Na obiad rolada słubicka albo szyneczka, do picia wino lub lokalne piwo, a na deser lody z Doliny Noteci – tak mółby wyglądać typowy lubuski obiad. Ale tradycyjnych, lokalnych produktów w naszym regionie powstaje o wiele więcej. Trzynaście z nich znalazło się na krajowej Liście Produktów Tradycyjnych, a niemal wszystkie promujemy za granicą (szczególnie Niemcy doceniają walory smakowe naszych produktów). Być może sekret naszej kuchni twki w jej różnorodności: lubuskie smaki to wypadkowa kuchni z Ukrainy, Podola, Białorusi, Polesia, Wielkopolski, Niemiec…
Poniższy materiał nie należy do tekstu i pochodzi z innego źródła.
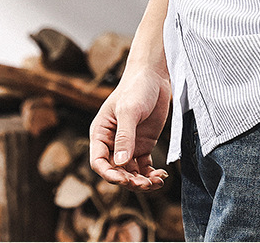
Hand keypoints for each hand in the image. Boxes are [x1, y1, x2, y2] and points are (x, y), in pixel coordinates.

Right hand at [89, 67, 171, 191]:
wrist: (154, 76)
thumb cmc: (136, 88)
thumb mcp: (129, 111)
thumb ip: (125, 136)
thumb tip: (121, 163)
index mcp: (100, 134)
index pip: (99, 162)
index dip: (109, 174)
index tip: (124, 179)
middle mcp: (112, 143)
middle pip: (116, 171)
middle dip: (129, 181)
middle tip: (145, 184)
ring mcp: (129, 145)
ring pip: (131, 172)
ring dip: (142, 181)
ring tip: (156, 182)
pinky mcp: (143, 145)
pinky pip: (144, 166)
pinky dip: (150, 174)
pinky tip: (160, 176)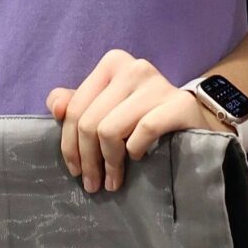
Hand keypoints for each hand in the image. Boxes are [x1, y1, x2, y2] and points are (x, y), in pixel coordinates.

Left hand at [49, 50, 221, 193]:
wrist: (192, 120)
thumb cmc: (142, 115)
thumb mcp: (107, 108)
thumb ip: (77, 105)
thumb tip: (55, 106)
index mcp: (112, 63)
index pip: (75, 108)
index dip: (69, 145)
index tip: (76, 170)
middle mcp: (133, 67)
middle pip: (90, 123)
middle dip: (89, 160)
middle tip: (94, 184)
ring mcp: (157, 83)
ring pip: (110, 130)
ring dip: (110, 164)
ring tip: (113, 181)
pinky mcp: (179, 103)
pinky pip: (142, 131)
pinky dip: (135, 151)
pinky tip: (138, 158)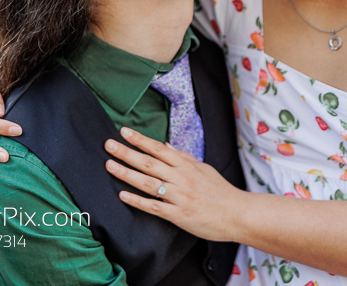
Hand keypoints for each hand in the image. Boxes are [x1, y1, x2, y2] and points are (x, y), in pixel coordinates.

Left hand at [104, 127, 244, 242]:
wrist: (238, 214)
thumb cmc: (221, 191)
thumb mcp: (204, 169)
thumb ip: (183, 157)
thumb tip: (164, 145)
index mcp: (187, 165)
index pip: (159, 149)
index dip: (140, 140)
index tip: (124, 131)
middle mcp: (181, 178)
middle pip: (149, 162)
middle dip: (127, 152)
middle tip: (108, 144)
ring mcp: (179, 196)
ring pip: (148, 182)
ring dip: (126, 173)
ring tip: (109, 165)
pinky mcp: (179, 215)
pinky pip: (154, 206)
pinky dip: (137, 201)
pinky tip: (123, 195)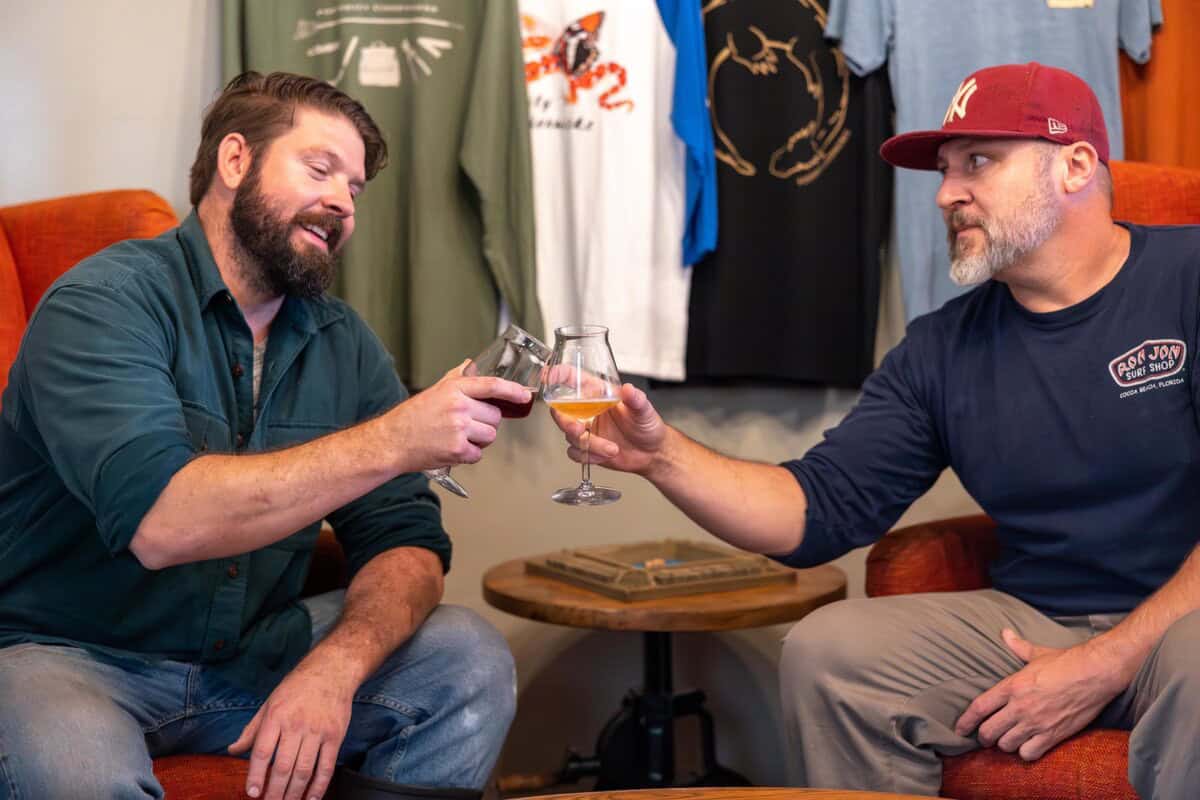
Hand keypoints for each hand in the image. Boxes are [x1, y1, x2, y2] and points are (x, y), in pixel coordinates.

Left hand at [228, 656, 354, 799]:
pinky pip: (326, 767)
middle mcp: (296, 725)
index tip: (252, 793)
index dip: (256, 775)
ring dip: (294, 793)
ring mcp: (318, 731)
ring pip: (304, 770)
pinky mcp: (335, 736)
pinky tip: (311, 798)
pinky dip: (319, 786)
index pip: (262, 752)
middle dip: (274, 792)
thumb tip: (232, 750)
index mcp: (276, 716)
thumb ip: (251, 730)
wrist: (331, 671)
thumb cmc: (297, 687)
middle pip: (283, 766)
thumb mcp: (269, 703)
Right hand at [388, 360, 531, 471]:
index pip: (492, 386)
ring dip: (479, 439)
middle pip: (495, 417)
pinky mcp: (457, 450)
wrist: (391, 441)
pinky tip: (453, 448)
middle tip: (466, 425)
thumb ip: (456, 378)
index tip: (525, 395)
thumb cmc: (411, 417)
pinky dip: (469, 455)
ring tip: (458, 437)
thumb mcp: (434, 390)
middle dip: (485, 423)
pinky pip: (478, 454)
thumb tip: (470, 365)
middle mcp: (459, 407)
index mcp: (454, 390)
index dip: (512, 391)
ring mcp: (459, 429)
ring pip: (490, 436)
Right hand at [551, 382, 666, 476]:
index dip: (558, 374)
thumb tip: (629, 390)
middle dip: (566, 422)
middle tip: (579, 430)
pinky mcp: (586, 447)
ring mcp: (585, 428)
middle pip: (560, 411)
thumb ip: (636, 400)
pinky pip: (575, 452)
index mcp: (597, 393)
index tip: (549, 376)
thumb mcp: (644, 410)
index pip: (572, 377)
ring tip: (611, 448)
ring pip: (569, 436)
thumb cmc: (648, 426)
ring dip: (589, 445)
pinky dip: (589, 456)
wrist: (652, 453)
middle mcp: (587, 409)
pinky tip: (606, 454)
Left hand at [953, 628, 1124, 760]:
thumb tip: (1005, 633)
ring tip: (1005, 741)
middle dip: (983, 737)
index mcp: (1012, 686)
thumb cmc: (1066, 661)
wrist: (1095, 673)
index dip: (966, 721)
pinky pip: (1029, 754)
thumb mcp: (1037, 653)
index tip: (960, 728)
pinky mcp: (1053, 735)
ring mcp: (1036, 723)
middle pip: (989, 731)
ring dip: (1003, 745)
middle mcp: (1020, 707)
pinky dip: (1024, 753)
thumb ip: (1017, 646)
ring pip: (1007, 745)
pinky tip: (1026, 747)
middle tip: (984, 738)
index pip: (979, 708)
Już niedugo ruszy produkcja wina w Zaborze – największej winnicy w Polsce. Z czego jeszcze słynie lubuskie? Z niezwykle czystego powietrza (mamy przecież blisko pięćdziesięcioprocentowe zalesienie), wspaniałych jezior, przepięknych krajobrazów.
– Jeśli nie stać kogoś na egzotyczne wyjazdy, z powodzeniem może spędzić majówkę w Lubuskiem – zachęca marszałek Stanisław Tomczyszyn.